Because the next logical step after seeing it as "ok" is starting to measure; One goes: well ... you did X (and knew it's ... "dishonest") and the punishment is Y; weight X and Y and see if you get the better part of the deal.

Then, one starts thinking of ways to do X, without getting to Y.

Then, we have the problem of who decides it was wrong, who deals the punishments, how to negociate what the X and Y are and so on and so forth.

Then, we have jails, warderns, convicts, the stigma of "doing time" following them all their life and all that jazz;

... and the more we try to find this balance between X and Y, the futher we miss the point.

("Long live the american justice system guaranteeing all our rights!" right? I'm not an american, but I don't wish to be, so, it's ok)

I mean
HOW can we miss the point so badly?!

It's easy! I'll lay it down right here:
punishment (the Y) does not equal a wrong-doing (the X).

That means "no, not even if you put X=Y":
it has been tried: it was the old law in some of the biblical peoples (and called literally eye for an eye). It's not working for a simple reason: if I do something wrong to you, that makes me a "wrong-doer"; If you do it back to me, it's not less wrong because I did it first; it's just as wrong the second time around.

If we have somebody killing people - for example - the current standard response (as debatable as it is) is let's kill that person instead; so, now we won't have n murdered people, but n+1, and not one murder, but two (and an entire legal system turned hypocritical, saying it was "not ok" to have n murders, but "ok" to have n+1).
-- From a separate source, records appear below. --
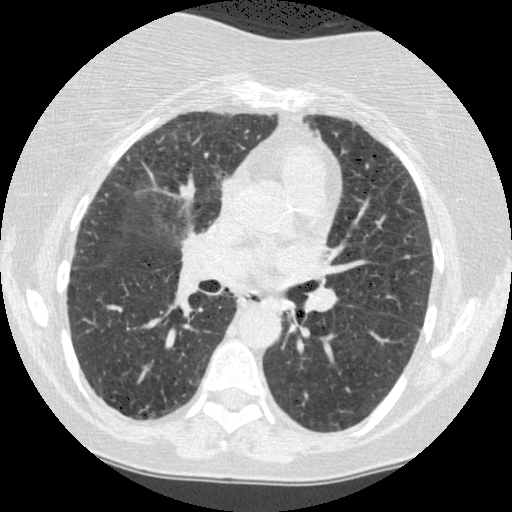
Chest CT (low-dose screening protocol), one axial image, baseline annual screen, lung window (W 1500 / L -600 HU), 1.25 mm slice thickness, standard (soft-tissue) reconstruction kernel (STANDARD), slice 204 of 442 in the series. Female participant, aged 60 years at enrolment. Former smoker at enrolment.
Expert-annotated lung lesion, bounding box (x1, y1, x2, y2) in pixels: (269, 292, 310, 334). The screening reader recorded 2 non-calcified nodules or masses ≥4 mm on this exam (right lower lobe, left lower lobe); which of them this box marks is not recorded. Official screen result: positive, change unspecified: nodule(s) >= 4 mm or enlarging nodule(s), mass(es), or other non-specific abnormalities suspicious for lung cancer. Lung cancer was diagnosed 794 days after this screen (after the third annual screen): small cell carcinoma, NOS, left lower lobe, undifferentiated (G4), stage IV (AJCC 6th edition), 69 mm at pathology.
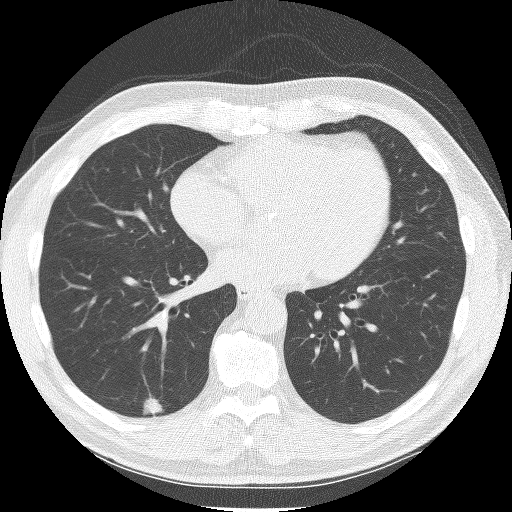
Low-dose screening chest CT, one axial slice; position 64 of 150 along the scan axis; reconstruction kernel BONE; 120 kVp; lung window (W 1500 / L -600 HU); 2.5 mm slice thickness; 512 × 512 image matrix, field of view 335 × 335 mm.
Annotated regions visible in this slice (expert manual segmentation):
- lesion 1 (tumor, lower lobe of right lung): bounding box [x1, y1, x2, y2] px = [143, 396, 162, 416]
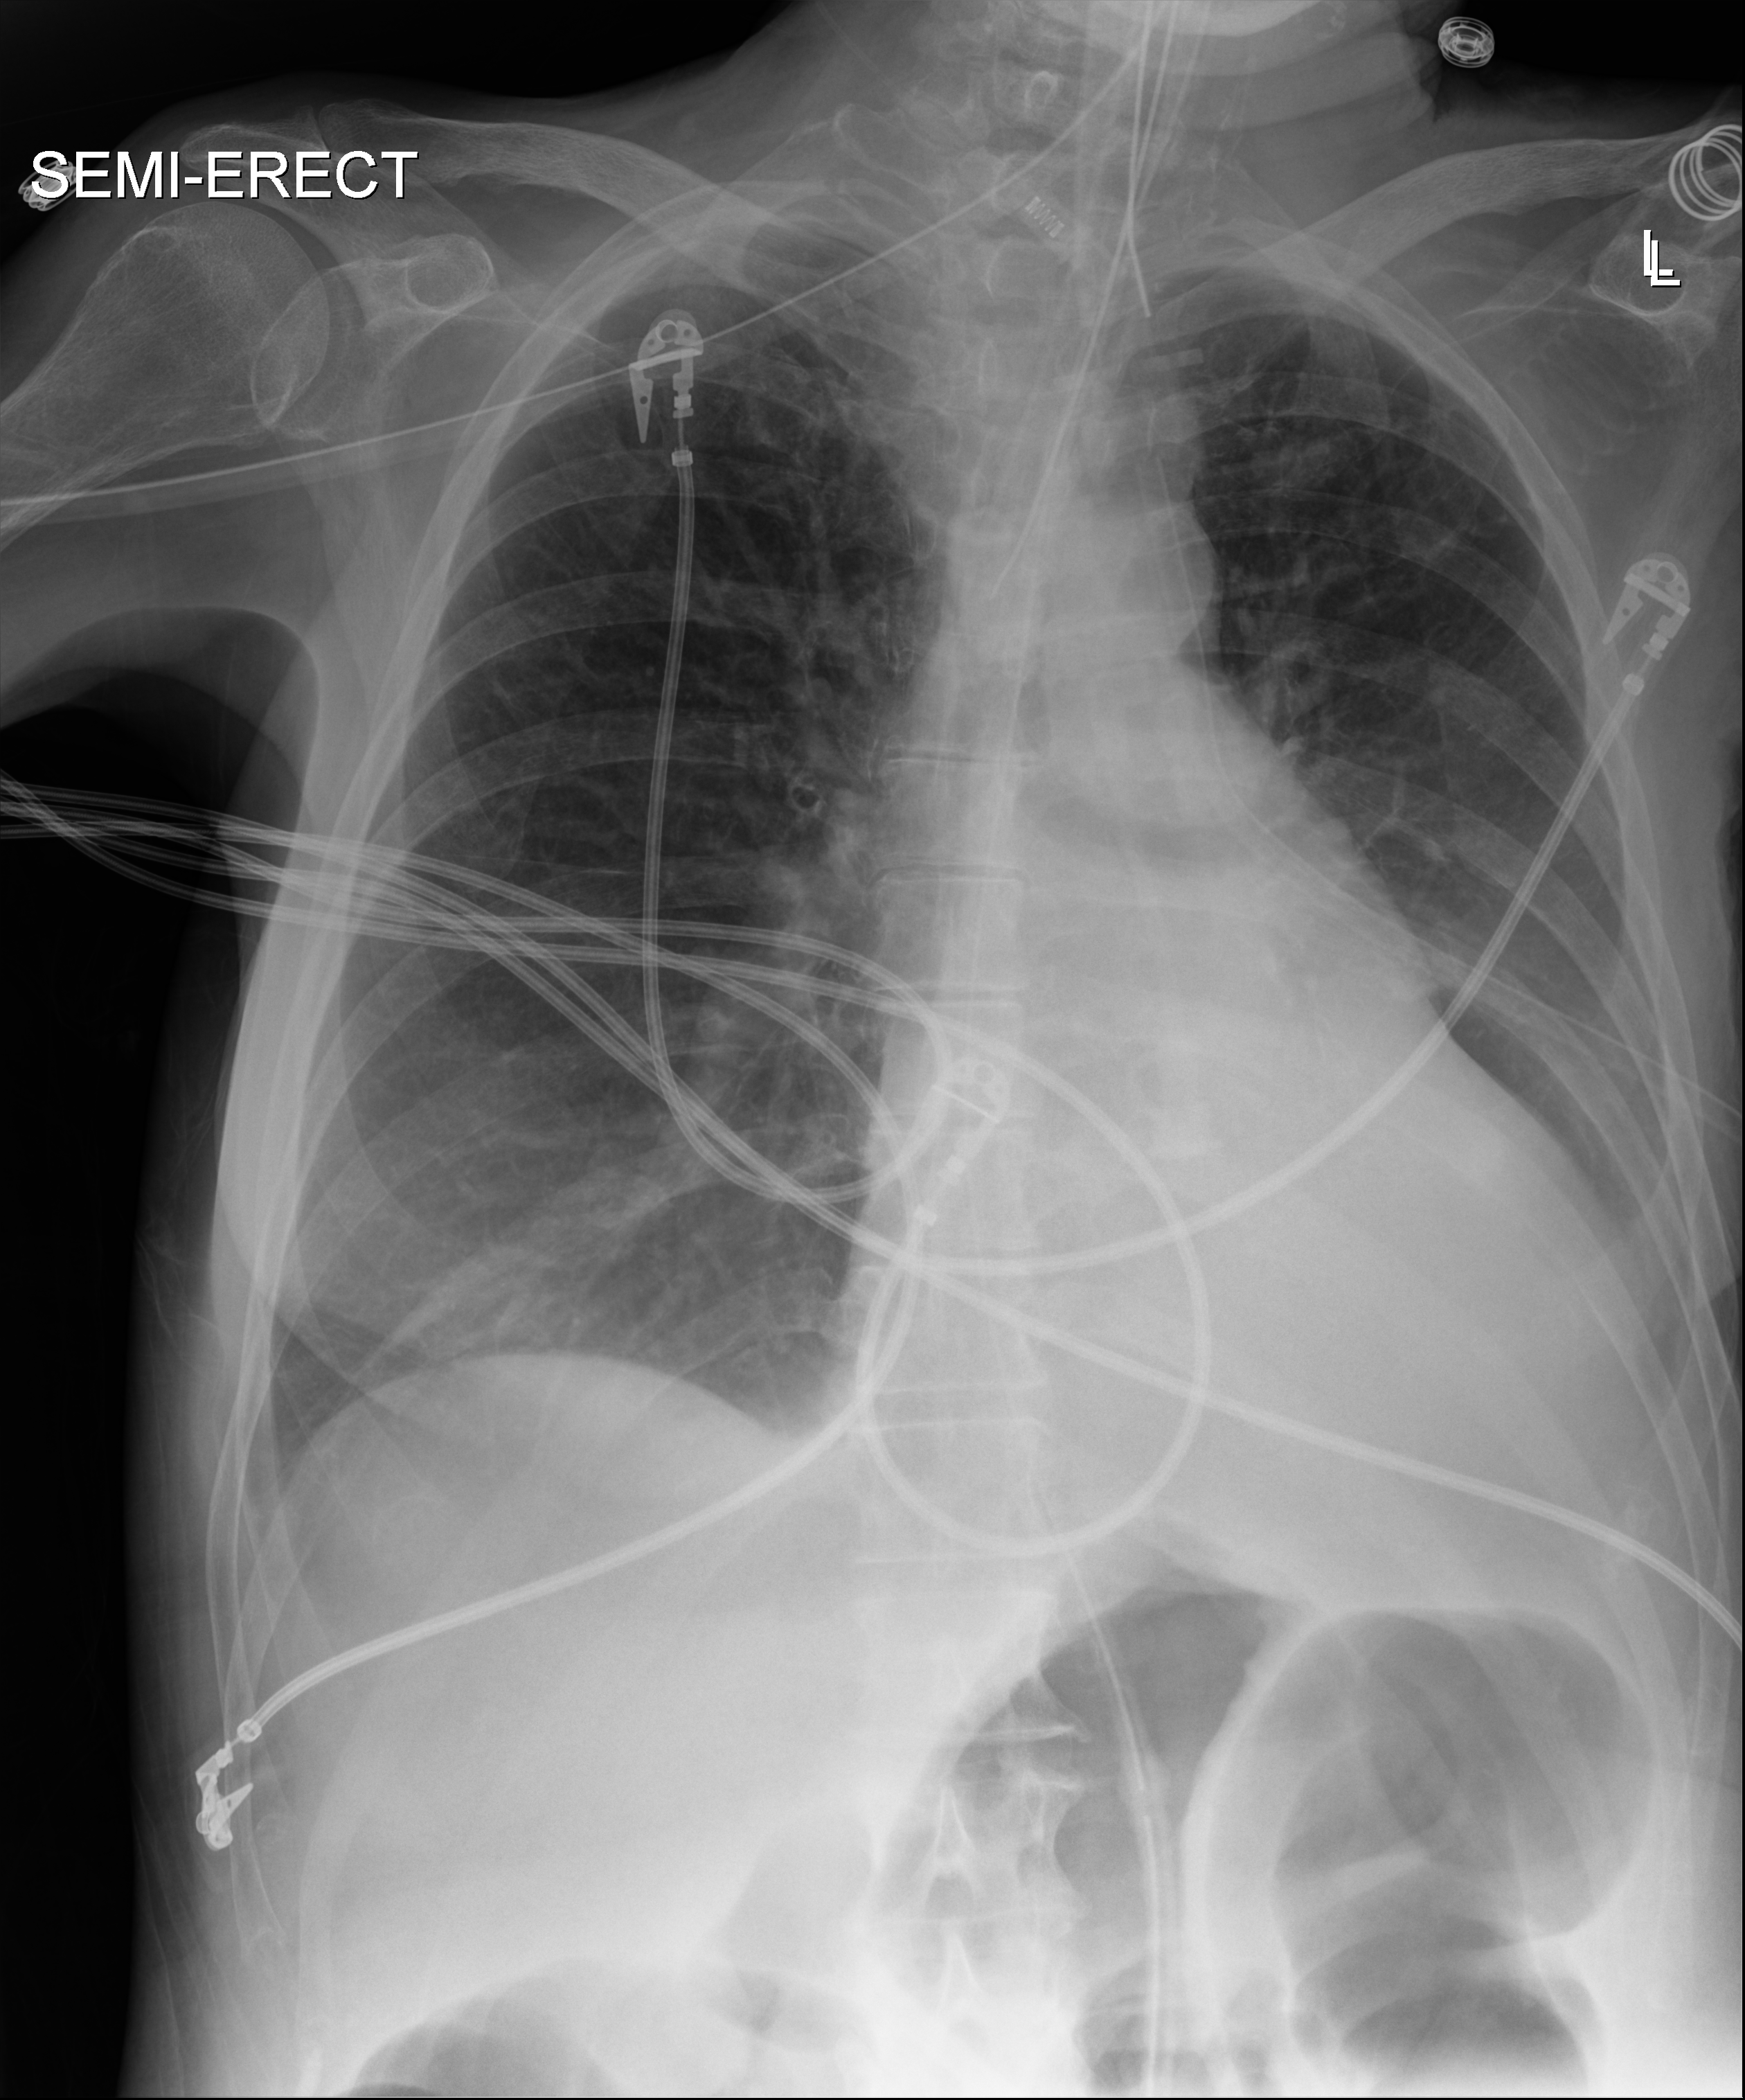
Bedside chest radiograph (digital radiography); anteroposterior (AP) projection. Patient hospitalised with COVID-19; female, aged 60–74 years.
Admission-level facts for this patient (not findings on this image; timing relative to this image not recorded): admitted to intensive care during this hospital stay: yes; mechanically ventilated during this hospital stay: yes.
What seemed to work when I was little was something else, instead of punishment: the question
Why?

It went like this:
you hurt that other kid; Why?

And my first response was to come up with an excuse, followed by a counter-argument to that excuse; then I came with the next excuse, and so on;

If you do this enough times (as a parent), the kid - at some point (probably right after running out of excuses) - will be forced to actually face what he's done. And he won't like it.

And he won't do it again.

... thus appears responsability.


It's not justice what we're doing here; we're just providing future excuses for whatever behaviour iti is that we're condemning.